Exercise → Every line from the top of the records through the one bearing "page on ipf" is to be reproduced exactly, and pictures are to be left out.

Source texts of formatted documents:
"""

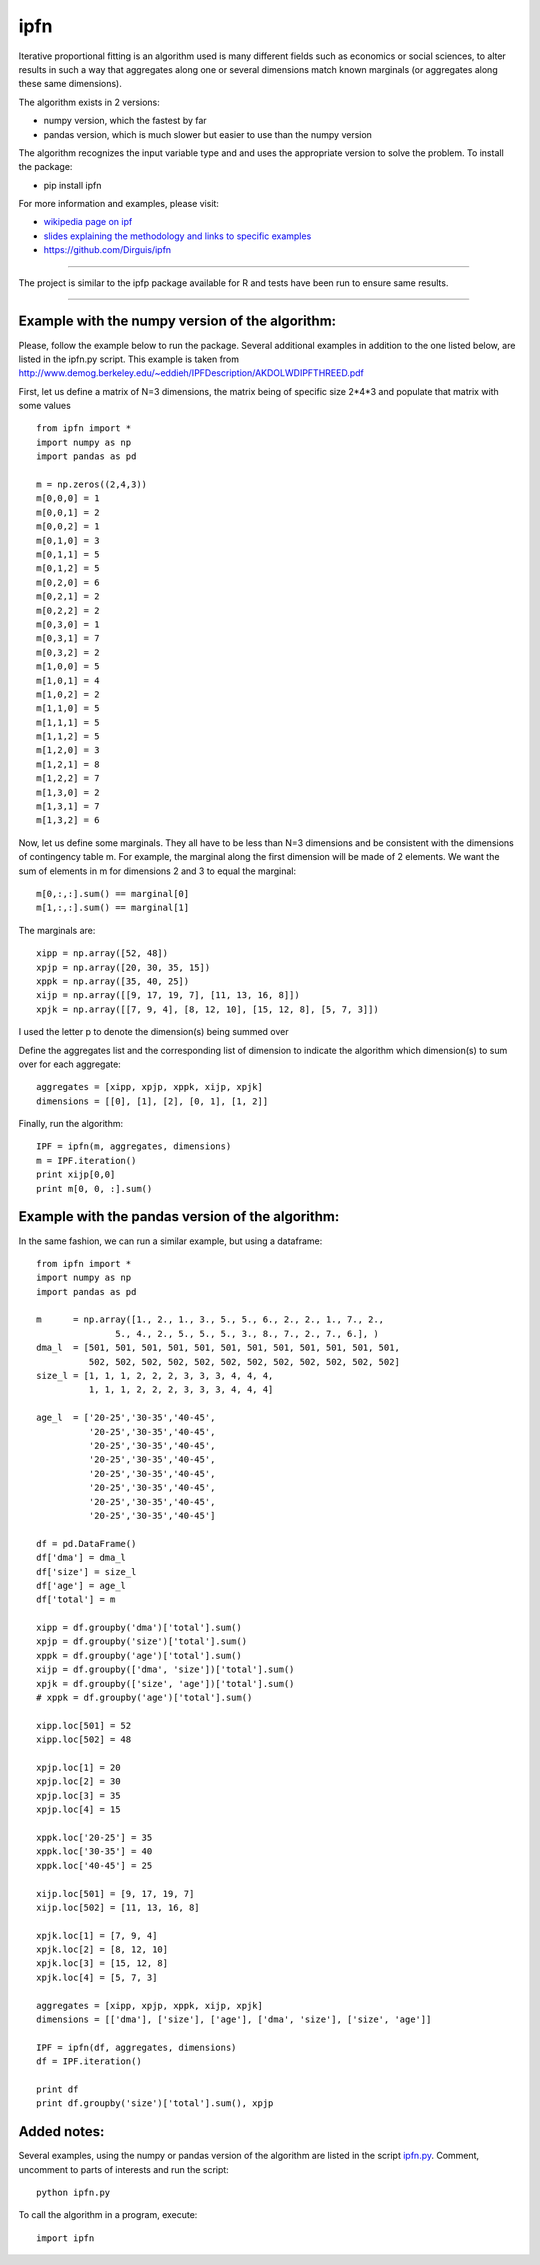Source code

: ipfn
=======================

Iterative proportional fitting is an algorithm used is many different fields such as economics or social sciences, to alter results in such a way that aggregates along one or several dimensions match known marginals (or aggregates along these same dimensions).

The algorithm exists in 2 versions:

*   numpy version, which the fastest by far
*   pandas version, which is much slower but easier to use than the numpy version


The algorithm recognizes the input variable type and and uses the appropriate version to solve the problem. To install the package:

*   pip install ipfn

For more information and examples, please visit:

*   `wikipedia page on ipf <https://en.wikipedia.org/wiki/Iterative_proportional_fitting>`_
*   `slides explaining the methodology and links to specific examples <http://www.demog.berkeley.edu/~eddieh/IPFDescription/AKDOLWDIPFTWOD.pdf>`_
*   https://github.com/Dirguis/ipfn

----

The project is similar to the ipfp package available for R and tests have been run to ensure same results.

----

Example with the numpy version of the algorithm:
------------------------------------------------
Please, follow the example below to run the package. Several additional examples in addition to the one listed below, are listed in the ipfn.py script. This example is taken from `<http://www.demog.berkeley.edu/~eddieh/IPFDescription/AKDOLWDIPFTHREED.pdf>`_

First, let us define a matrix of N=3 dimensions, the matrix being of specific size 2*4*3 and populate that matrix with some values ::

    from ipfn import *
    import numpy as np
    import pandas as pd

    m = np.zeros((2,4,3))
    m[0,0,0] = 1
    m[0,0,1] = 2
    m[0,0,2] = 1
    m[0,1,0] = 3
    m[0,1,1] = 5
    m[0,1,2] = 5
    m[0,2,0] = 6
    m[0,2,1] = 2
    m[0,2,2] = 2
    m[0,3,0] = 1
    m[0,3,1] = 7
    m[0,3,2] = 2
    m[1,0,0] = 5
    m[1,0,1] = 4
    m[1,0,2] = 2
    m[1,1,0] = 5
    m[1,1,1] = 5
    m[1,1,2] = 5
    m[1,2,0] = 3
    m[1,2,1] = 8
    m[1,2,2] = 7
    m[1,3,0] = 2
    m[1,3,1] = 7
    m[1,3,2] = 6

Now, let us define some marginals. They all have to be less than N=3 dimensions and be consistent with the dimensions of contingency table m. For example, the marginal along the first dimension will be made of 2 elements. We want the sum of elements in m for dimensions 2 and 3 to equal the marginal::

    m[0,:,:].sum() == marginal[0]
    m[1,:,:].sum() == marginal[1]

The marginals are::

    xipp = np.array([52, 48])
    xpjp = np.array([20, 30, 35, 15])
    xppk = np.array([35, 40, 25])
    xijp = np.array([[9, 17, 19, 7], [11, 13, 16, 8]])
    xpjk = np.array([[7, 9, 4], [8, 12, 10], [15, 12, 8], [5, 7, 3]])

I used the letter p to denote the dimension(s) being summed over

Define the aggregates list and the corresponding list of dimension to indicate the algorithm which dimension(s) to sum over for each aggregate::

    aggregates = [xipp, xpjp, xppk, xijp, xpjk]
    dimensions = [[0], [1], [2], [0, 1], [1, 2]]

Finally, run the algorithm::

    IPF = ipfn(m, aggregates, dimensions)
    m = IPF.iteration()
    print xijp[0,0]
    print m[0, 0, :].sum()


Example with the pandas version of the algorithm:
------------------------------------------------
In the same fashion, we can run a similar example, but using a dataframe::

    from ipfn import *
    import numpy as np
    import pandas as pd

    m      = np.array([1., 2., 1., 3., 5., 5., 6., 2., 2., 1., 7., 2.,
                   5., 4., 2., 5., 5., 5., 3., 8., 7., 2., 7., 6.], )
    dma_l  = [501, 501, 501, 501, 501, 501, 501, 501, 501, 501, 501, 501,
              502, 502, 502, 502, 502, 502, 502, 502, 502, 502, 502, 502]
    size_l = [1, 1, 1, 2, 2, 2, 3, 3, 3, 4, 4, 4,
              1, 1, 1, 2, 2, 2, 3, 3, 3, 4, 4, 4]

    age_l  = ['20-25','30-35','40-45',
              '20-25','30-35','40-45',
              '20-25','30-35','40-45',
              '20-25','30-35','40-45',
              '20-25','30-35','40-45',
              '20-25','30-35','40-45',
              '20-25','30-35','40-45',
              '20-25','30-35','40-45']

    df = pd.DataFrame()
    df['dma'] = dma_l
    df['size'] = size_l
    df['age'] = age_l
    df['total'] = m

    xipp = df.groupby('dma')['total'].sum()
    xpjp = df.groupby('size')['total'].sum()
    xppk = df.groupby('age')['total'].sum()
    xijp = df.groupby(['dma', 'size'])['total'].sum()
    xpjk = df.groupby(['size', 'age'])['total'].sum()
    # xppk = df.groupby('age')['total'].sum()

    xipp.loc[501] = 52
    xipp.loc[502] = 48

    xpjp.loc[1] = 20
    xpjp.loc[2] = 30
    xpjp.loc[3] = 35
    xpjp.loc[4] = 15

    xppk.loc['20-25'] = 35
    xppk.loc['30-35'] = 40
    xppk.loc['40-45'] = 25

    xijp.loc[501] = [9, 17, 19, 7]
    xijp.loc[502] = [11, 13, 16, 8]

    xpjk.loc[1] = [7, 9, 4]
    xpjk.loc[2] = [8, 12, 10]
    xpjk.loc[3] = [15, 12, 8]
    xpjk.loc[4] = [5, 7, 3]

    aggregates = [xipp, xpjp, xppk, xijp, xpjk]
    dimensions = [['dma'], ['size'], ['age'], ['dma', 'size'], ['size', 'age']]

    IPF = ipfn(df, aggregates, dimensions)
    df = IPF.iteration()

    print df
    print df.groupby('size')['total'].sum(), xpjp

Added notes:
------------

Several examples, using the numpy or pandas version of the algorithm are listed in the script `ipfn.py <https://github.com/Dirguis/ipfn.git>`_. Comment, uncomment to parts of interests and run the script::

    python ipfn.py

To call the algorithm in a program, execute::

    import ipfn


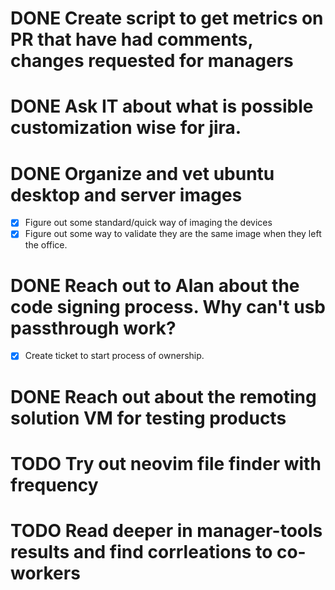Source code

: * DONE Create script to get metrics on PR that have had comments, changes requested for managers
  SCHEDULED: <2025-07-21 Mon> CLOSED: [2025-08-07 Thu 16:06]

* DONE Ask IT about what is possible customization wise for jira.
  SCHEDULED: <2025-07-21 Mon> CLOSED: [2025-08-14 Thu 10:31]

* DONE Organize and vet ubuntu desktop and server images
  SCHEDULED: <2025-08-12 Tue> CLOSED: [2025-08-14 Thu 10:31]
  - [X] Figure out some standard/quick way of imaging the devices
  - [X] Figure out some way to validate they are the same image when they left the office.

* DONE Reach out to Alan about the code signing process. Why can't usb passthrough work?
  SCHEDULED: <2025-08-01 Fri> CLOSED: [2025-08-14 Thu 10:40]
  - [X] Create ticket to start process of ownership.

* DONE Reach out about the remoting solution VM for testing products
  SCHEDULED: <2025-08-01 Fri> CLOSED: [2025-08-14 Thu 10:43]

* TODO Try out neovim file finder with frequency 
  SCHEDULED: <2025-08-04 Mon>

* TODO Read deeper in manager-tools results and find corrleations to co-workers
  SCHEDULED: <2025-08-12 Tue>
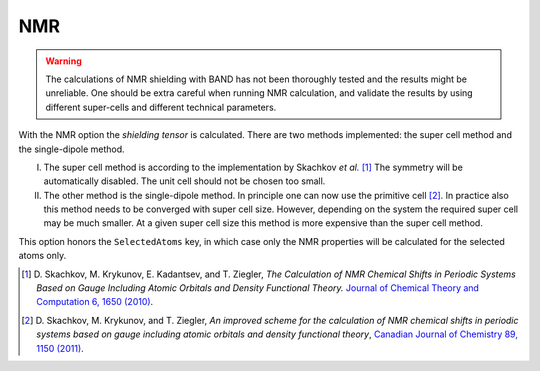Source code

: .. index:: NMR
.. index:: Shielding Tensor

.. _NMR:

NMR
===

.. warning::
   
   The calculations of NMR shielding with BAND has not been thoroughly tested and the results might be unreliable. One should be extra careful when running NMR calculation, and validate the results by using different super-cells and different technical parameters.


With the NMR option the *shielding tensor* is calculated. There are two methods implemented: the super cell method and the single-dipole method. 

I) The super cell method is according to the implementation by Skachkov *et al.* [#ref1]_ The symmetry will be automatically disabled. The unit cell should not be chosen too small. 

II) The other method is the single-dipole method. In principle one can now use the primitive cell [#ref2]_. In practice also this method needs to be converged with super cell size. However, depending on the system the required super cell may be much smaller. At a given super cell size this method is more expensive than the super cell method. 

.. scmautodoc:: band NMR Enabled SuperCell

This option honors the ``SelectedAtoms`` key, in which case only the NMR properties will be calculated for the selected atoms only. 


.. only:: html

  .. rubric:: References

.. [#ref1] D.\  Skachkov, M. Krykunov, E. Kadantsev, and T. Ziegler,  *The Calculation of NMR Chemical Shifts in Periodic Systems Based on Gauge Including Atomic Orbitals and Density Functional Theory.*  `Journal of Chemical Theory and Computation  6, 1650 (2010) <https://doi.org/10.1021/ct100046a>`__.

.. [#ref2] D.\  Skachkov, M. Krykunov, and T. Ziegler,  *An improved scheme for the calculation of NMR chemical shifts in periodic systems based on gauge including atomic orbitals and density functional theory*,  `Canadian Journal of Chemistry 89, 1150 (2011) <https://doi.org/10.1139/V11-050>`__.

"""

Written answer →
Source code

: ipfn
=======================

Iterative proportional fitting is an algorithm used is many different fields such as economics or social sciences, to alter results in such a way that aggregates along one or several dimensions match known marginals (or aggregates along these same dimensions).

The algorithm exists in 2 versions:

*   numpy version, which the fastest by far
*   pandas version, which is much slower but easier to use than the numpy version


The algorithm recognizes the input variable type and and uses the appropriate version to solve the problem. To install the package:

*   pip install ipfn

For more information and examples, please visit:

*   `wikipedia page on ipf <https://en.wikipedia.org/wiki/Iterative_proportional_fitting>`_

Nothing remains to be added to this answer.